Nzulezu Appeals For Improved Infrastructure

18.01.2012 LISTEN
By Moses Dotsey Aklorbortu - Daily Graphic

The chiefs and people of Benyin, Nzulezu and other communities surrounding the Nzulezu village have appealed to the government and other tourist related investors to inject a lot of capital into the tourism in the area to maximise the benefits that could be derived.

They noted that lack of quality infrastructure at Nzulezu, the only stilt village in the country, was not helping to attract the desired patronage and but was rather denying the community and the Ghana Tourism Authority the revenue that should accrue to them.

At the moment, the Nzulezu village is not ready to receive the number of visitors that want to visit the stilt village because of lack of ferry boats that would carry visitors from Benyin, the receptive centre to Nzulezu.

About 500 revellers, who had travelled over long distances to Benyin with the hope to visit the stilt village on New Year’s Day, were disappointed as they could not fulfill their dreams because there were not enough canoes and people to paddle them across to the village.

That aside, the structures on the river have not been designed to carry the huge number of people who troop to the village every weekend and on holidays to experience life on the man-made village on the river.

The current population of Nzulezu is about 600 and the structures designed by the people themselves can carry a little over that.

This, according to the Ghana Tourist Authority, the managers of the facility, was not the best for harnessing the full benefits of this great tourist attraction.

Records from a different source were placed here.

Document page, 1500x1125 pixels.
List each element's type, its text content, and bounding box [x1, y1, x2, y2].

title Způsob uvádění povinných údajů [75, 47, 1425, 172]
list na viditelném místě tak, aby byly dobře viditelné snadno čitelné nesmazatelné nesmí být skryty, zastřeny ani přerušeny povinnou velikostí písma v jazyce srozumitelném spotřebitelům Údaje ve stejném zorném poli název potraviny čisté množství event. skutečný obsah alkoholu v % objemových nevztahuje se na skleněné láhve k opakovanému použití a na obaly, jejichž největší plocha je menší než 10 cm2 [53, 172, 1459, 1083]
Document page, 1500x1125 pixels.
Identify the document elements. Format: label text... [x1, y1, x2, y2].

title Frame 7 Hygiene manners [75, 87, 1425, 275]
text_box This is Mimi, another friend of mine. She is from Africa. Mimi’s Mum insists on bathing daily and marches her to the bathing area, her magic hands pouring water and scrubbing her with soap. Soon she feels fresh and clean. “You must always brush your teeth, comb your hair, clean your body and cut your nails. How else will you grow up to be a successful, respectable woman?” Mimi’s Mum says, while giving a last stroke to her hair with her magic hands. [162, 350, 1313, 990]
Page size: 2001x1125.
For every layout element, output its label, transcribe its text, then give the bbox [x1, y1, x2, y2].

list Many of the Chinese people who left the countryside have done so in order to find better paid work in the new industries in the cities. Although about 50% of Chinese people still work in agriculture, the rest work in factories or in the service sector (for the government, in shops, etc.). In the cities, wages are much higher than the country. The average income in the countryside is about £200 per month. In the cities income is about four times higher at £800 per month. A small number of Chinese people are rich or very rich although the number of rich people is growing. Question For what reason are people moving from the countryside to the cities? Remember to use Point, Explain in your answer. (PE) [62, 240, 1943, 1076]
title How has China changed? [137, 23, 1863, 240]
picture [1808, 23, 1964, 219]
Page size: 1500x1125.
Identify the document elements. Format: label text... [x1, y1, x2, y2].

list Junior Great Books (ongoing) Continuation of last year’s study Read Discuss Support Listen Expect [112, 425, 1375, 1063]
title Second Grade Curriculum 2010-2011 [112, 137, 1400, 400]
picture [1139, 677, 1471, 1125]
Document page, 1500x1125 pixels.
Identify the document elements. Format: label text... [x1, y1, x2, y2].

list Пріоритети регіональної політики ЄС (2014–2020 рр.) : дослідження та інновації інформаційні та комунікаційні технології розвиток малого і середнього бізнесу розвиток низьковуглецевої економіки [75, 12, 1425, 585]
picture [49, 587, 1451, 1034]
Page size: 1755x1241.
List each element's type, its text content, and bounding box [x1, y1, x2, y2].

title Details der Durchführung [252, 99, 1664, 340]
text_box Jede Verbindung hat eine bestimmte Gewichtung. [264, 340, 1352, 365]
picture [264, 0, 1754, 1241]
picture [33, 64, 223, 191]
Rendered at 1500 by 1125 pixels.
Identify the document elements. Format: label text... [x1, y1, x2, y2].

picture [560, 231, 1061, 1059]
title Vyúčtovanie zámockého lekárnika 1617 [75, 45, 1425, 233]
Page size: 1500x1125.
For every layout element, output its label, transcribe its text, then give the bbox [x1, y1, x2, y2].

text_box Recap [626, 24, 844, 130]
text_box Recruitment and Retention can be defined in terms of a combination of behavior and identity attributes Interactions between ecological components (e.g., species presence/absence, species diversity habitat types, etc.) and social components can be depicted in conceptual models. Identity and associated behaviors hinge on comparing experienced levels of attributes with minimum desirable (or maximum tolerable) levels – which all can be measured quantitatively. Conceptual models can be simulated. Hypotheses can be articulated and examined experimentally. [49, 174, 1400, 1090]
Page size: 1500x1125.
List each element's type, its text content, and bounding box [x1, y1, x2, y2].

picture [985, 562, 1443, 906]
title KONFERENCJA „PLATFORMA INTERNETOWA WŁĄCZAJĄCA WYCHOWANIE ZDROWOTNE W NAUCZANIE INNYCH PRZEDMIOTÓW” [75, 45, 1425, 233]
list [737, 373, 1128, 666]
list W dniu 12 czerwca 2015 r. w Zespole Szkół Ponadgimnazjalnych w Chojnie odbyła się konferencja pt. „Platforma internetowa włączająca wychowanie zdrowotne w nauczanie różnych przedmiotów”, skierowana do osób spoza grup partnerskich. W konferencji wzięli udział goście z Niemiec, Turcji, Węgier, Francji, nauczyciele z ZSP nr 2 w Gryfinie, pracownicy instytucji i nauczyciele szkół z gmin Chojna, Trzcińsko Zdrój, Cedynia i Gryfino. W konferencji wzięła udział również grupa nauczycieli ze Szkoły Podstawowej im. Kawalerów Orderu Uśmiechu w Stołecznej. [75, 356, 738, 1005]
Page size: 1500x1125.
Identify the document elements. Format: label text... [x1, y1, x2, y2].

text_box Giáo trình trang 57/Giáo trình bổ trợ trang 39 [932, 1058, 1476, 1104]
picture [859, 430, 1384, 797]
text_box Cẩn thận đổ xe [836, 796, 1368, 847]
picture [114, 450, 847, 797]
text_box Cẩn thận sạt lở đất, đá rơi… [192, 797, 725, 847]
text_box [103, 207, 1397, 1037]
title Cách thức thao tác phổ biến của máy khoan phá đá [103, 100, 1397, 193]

Interestingly, with the current huge interest in the village, there is the need to strengthen the structures to withstand the additional human traffic visiting the stilt village.

When the Daily Graphic visited the reception centre and village there was no eatery for the tourists to buy food and eat. Neither were there rest houses for people to relax while sanitary conditions were also not the best.

However, the quest by tourists- both local and foreign- to visit the place keeps increasing daily prompting the chiefs and people of the communities to ask for serious investment in facilities at the stilt village to enable this great tourist potential to benefit the people and state in general.

According to the officials of the Ghana Tourist Authority, what is needed currently is the reinforcement of the structural base of the stilts and expand the village to receive more visitors.

The canoes are also too small and the only outboard motor available is for emergencies while the road leading to the reception centre is not in good shape. Therefore most of the visitors to the community get disappointed as they are not able to achieve their aim of touring the community.

Mr Michael Kpimgbi who is in charge of the Regional Tourism office told the Daily Graphic that aside the challenges, the demand for people willing to tour the stilt village was very high and there was the need for the village to position itself as the most preferred tourist destination in the region.

He said the village needed to be expanded and provided with improved entertainment facilities, traditional kitchens where food would be prepared for people to eat after a long voyage from the land to the village.

He said currently, people who visited the place returned to the Benyin to find food to eat when there should have been an eatery at the stilt village for them to eat drink and interact properly with the locals.

Mr Kpimgbi said River Manzule also had huge potential for aquaculture where tourists could buy and eat fresh fish from the river. The village lacked all these.

Mrs Cynthia Kudjoe, the Manager of the village, said the village was maintained with the little that came out of the those visitors who managed to visit the place.

She expressed the hope that there would be capital injection to ensure that things improve now that power supply had been extended to the village.